Сбор десантников происходил у грузового парашюта. Подходившие прежде всего с беспокойством спрашивали — как Рихард?
И когда поодаль, на сером фоне наступающего рассвета они увидели силуэт человека, спускавшегося на двух белых куполах, все кинулись к нему.
— А, черт! — ворчал Рихард. — Почет какой моему брюху, отдельный ему парашют! Можно подумать, что я состою из двух частей…
Ему помогли отстегнуть лямки, собрать парашюты, и все направились к месту сбора. Навстречу уже бежали лейтенант Ильин и военврач Серебряков.
— Ну как, товарищ Рихард?
— Точно так, как сказано в библии: «И это пройдет!»
Быстро разобрали грузы. Надо было как можно скорее уйти от места приземления. Но куда? По расчетам, должны были приземлиться в Гомельской области, километрах в восьмистах от Москвы и примерно в шестистах от линии фронта. Предрассветный мрак скрывал ориентиры, по которым можно было бы точно установить место приземления. Все казалось таинственным: и необычайная тишина, и непроницаемая серая мгла. Ориентируясь по компасу, пошли строго на северо-восток. Там должны быть обширные лесные массивы.

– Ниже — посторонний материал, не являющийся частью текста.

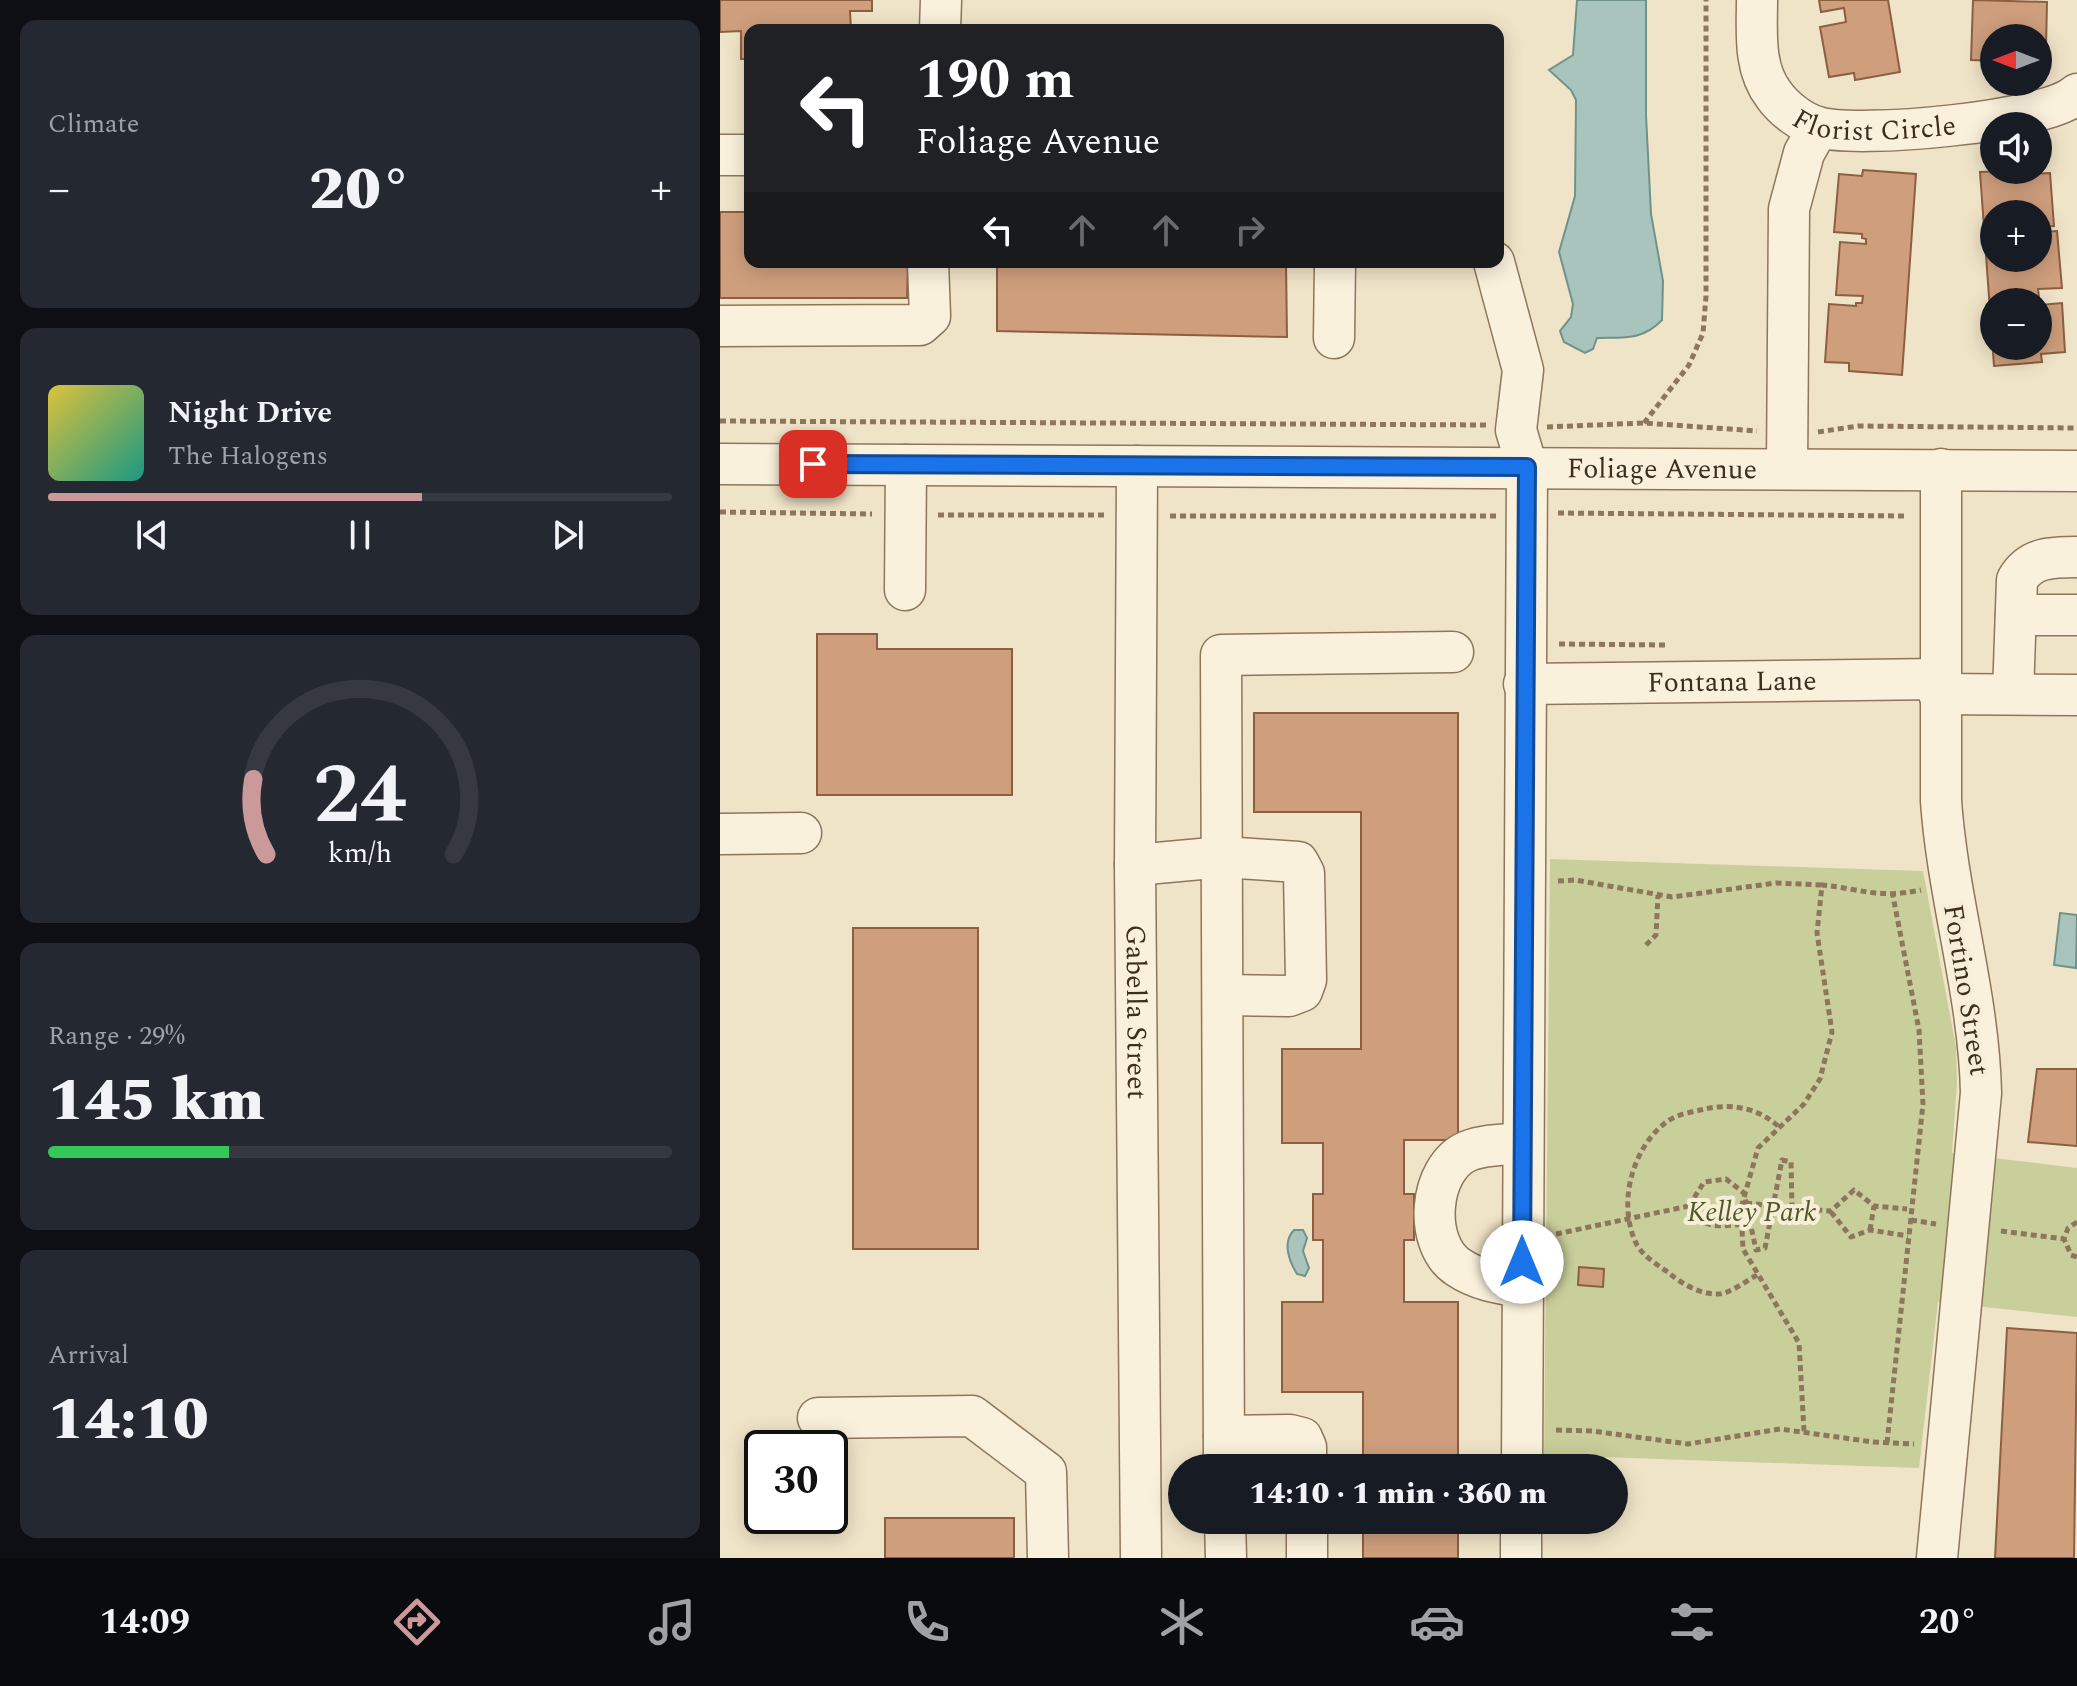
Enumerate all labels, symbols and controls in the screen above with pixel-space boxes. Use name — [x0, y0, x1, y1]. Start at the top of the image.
north arrow — [1980, 24, 2052, 96]
map controls — [1980, 24, 2052, 360]
text: 190 m — [916, 38, 1075, 123]
icon: left — [784, 56, 888, 160]
street label: Florist Circle — [1784, 97, 1958, 152]
text: Climate — [48, 104, 139, 144]
button: sound — [1980, 112, 2052, 184]
text: Foliage Avenue — [916, 115, 1160, 170]
text: 20° — [309, 144, 411, 236]
text: − — [48, 156, 70, 223]
text: + — [650, 156, 672, 223]
button: + — [1980, 200, 2052, 272]
icon: left — [976, 208, 1020, 252]
icon: ahead — [1060, 208, 1104, 252]
icon: ahead — [1144, 208, 1188, 252]
icon: right — [1228, 208, 1272, 252]
button: − — [1980, 288, 2052, 360]
text: Night Drive — [168, 390, 332, 436]
pin — [779, 430, 847, 498]
text: The Halogens — [168, 436, 328, 476]
icon: arrive — [791, 442, 835, 486]
street label: Foliage Avenue — [1567, 447, 1757, 491]
icon: previous — [130, 513, 174, 557]
icon: pause — [338, 513, 382, 557]
icon: next — [546, 513, 590, 557]
street label: Fontana Lane — [1647, 659, 1817, 704]
text: 24 — [313, 733, 407, 860]
text: km/h — [328, 832, 392, 875]
street label: Fortino Street — [1931, 901, 2001, 1079]
street label: Gabella Street — [1114, 924, 1159, 1100]
text: Range · 29% — [48, 1016, 185, 1056]
text: 145 km — [48, 1055, 265, 1147]
park label: Kelley Park — [1687, 1191, 1817, 1234]
position arrow — [1480, 1220, 1564, 1304]
text: Arrival — [48, 1335, 129, 1375]
text: 14:10 — [48, 1374, 209, 1466]
speed limit sign: 30 — [744, 1430, 848, 1534]
text: 14:10 · 1 min · 360 m — [1249, 1471, 1547, 1517]
icon: directions — [389, 1594, 445, 1650]
icon: music — [644, 1594, 700, 1650]
icon: phone — [899, 1594, 955, 1650]
icon: climate — [1154, 1594, 1210, 1650]
icon: car — [1409, 1594, 1465, 1650]
icon: filters — [1664, 1594, 1720, 1650]
text: 14:09 — [100, 1595, 190, 1650]
text: 20° — [1919, 1595, 1977, 1650]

Медленно продвигалась цепочка навьюченных людей. На долю каждого досталась тяжелая ноша. «Экипировка» десантников не ограничивалась минимальным запасом продуктов, оружием, боеприпасами, минами различного действия, рациями с батареями и динамо-машинами. Добрая половина поклажи состояла из предметов, казалось бы, совсем ненужных: одеколон и пудра, широко известное в Рейхе эрзац-мыло «шмутц-фрессер» [13] и полный ассортимент регалий для солдат и офицеров гитлеровской армии, сигареты и шоколад с фабричными марками известных немецких фирм, шапирограф, портативная пишущая машинка, к ней две каретки с латинским и готическим шрифтами и, наконец, в каждом рюкзаке десятки туго спрессованных пачек райхсмарок. А высоченный здоровяк Майер, некогда известный альпинист, захватил с собой даже утюг!.. Да, самый обыкновенный паровой утюг — предмет весьма необходимый для выполнения задания.
13
Особый сорт мыла, буквально «пожирающее грязь» (нем.).